North Dakota’s Bakken boom, and potential bust, are definitely in the news. Journalists, documentary filmmakers, landowners, and community groups have given it a name and a face.  Yet it’s still hard to understand until you put your boots on the ground and watch the oil being drilled, pumped, and trucked to rail stations, 24-7, as it’s moved out of the region.

In Western Montana and Wyoming, we hear a steady drumbeat of stories about what the boom has brought—truck fatalities, worker deaths, pipeline spills, exploding trains, illegal dumping of radioactive waste, murders, gangs, and human trafficking…to name a few.

We also hear about the wealth.  Shiny pick up trucks line our downtown streets with bumper stickers announcing hard working men and women are “Rockin’ the Bakken.”  We’re also told that desperately needed jobs are being created to provide energy independence for Americans.

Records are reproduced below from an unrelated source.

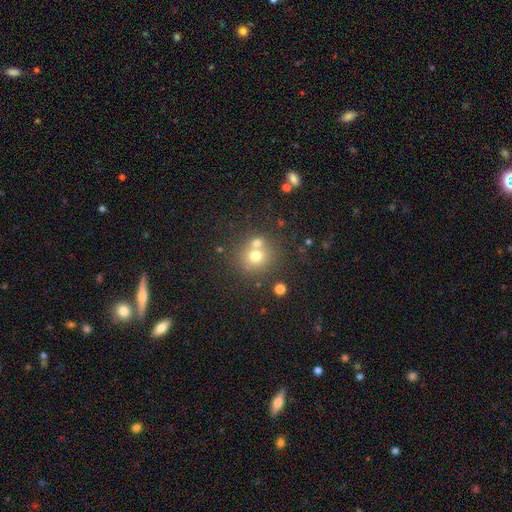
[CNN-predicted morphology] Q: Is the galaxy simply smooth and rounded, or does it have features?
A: smooth — 69%.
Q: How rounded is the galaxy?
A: round — 90%.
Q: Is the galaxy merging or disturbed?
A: none — 60%.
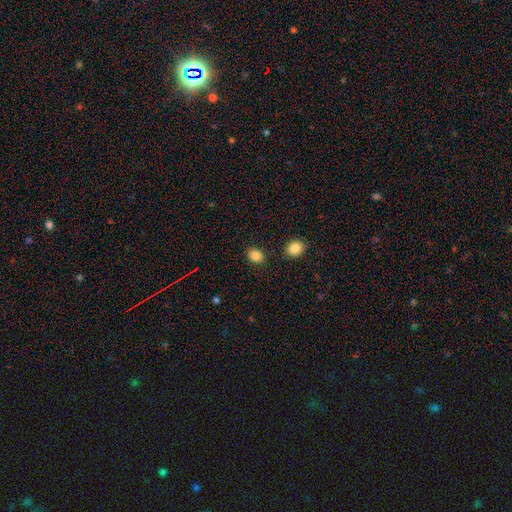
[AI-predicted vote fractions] Smooth or featured?
  - smooth: 85% *
  - star or artifact: 10%
  - featured or disk: 5%
How rounded?
  - in between: 55% *
  - round: 44%
  - cigar-shaped: 1%
Merging?
  - none: 86% *
  - minor disturbance: 8%
  - merger: 3%
  - major disturbance: 2%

Corporate Takeover of Community

The boom/bust cycle is not a new phenomenon; our region has seen our share.  What’s hard to understand about this particular boom is that oil industry executives and our government officials didn’t have the foresight to prepare for it.  Ensuring basic public health safeguards, social services and workplace safety should be automatic in the 21st century.  Communities who bear the brunt of producing this nonrenewable resource should have the same protection as the people who consume it.

But in the Bakken, public officials are watching North Dakota crumble into unmonitored ruin–ignoring environmental chaos and a public health crisis that promises to boom after the oil has gone bust.  

Meanwhile, the Bakken’s local health and social service professionals, educators, and faith-based leaders have been overwhelmed by a stream of social issues including: a housing crisis, worker deaths, migration of national and international workers, childhood homelessness, crime, violence, a burgeoning drug and sex industry, and nearly insurmountable obstacles to the distribution of basic human services. 

Thoughtful people are working to keep climate-damaging fuels in the ground.  But in the Bakken, industry is flaring millions of cubic feet of methane gas into the air.  While entire countries are trying to conserve water and look for a sustainable way of living, the people of North Dakota are sinking into a mire of mud, caused by oil and salt water spills.  Feeding the planet is the goal of forward thinking people, but in North Dakota, thousands of acres of farmland has been sacrificed.

The Bakken is Rockin’.  It’s Rockin’ from a 21st Century corporate takeover, where our environment, communities and basic human rights are going, going, gone.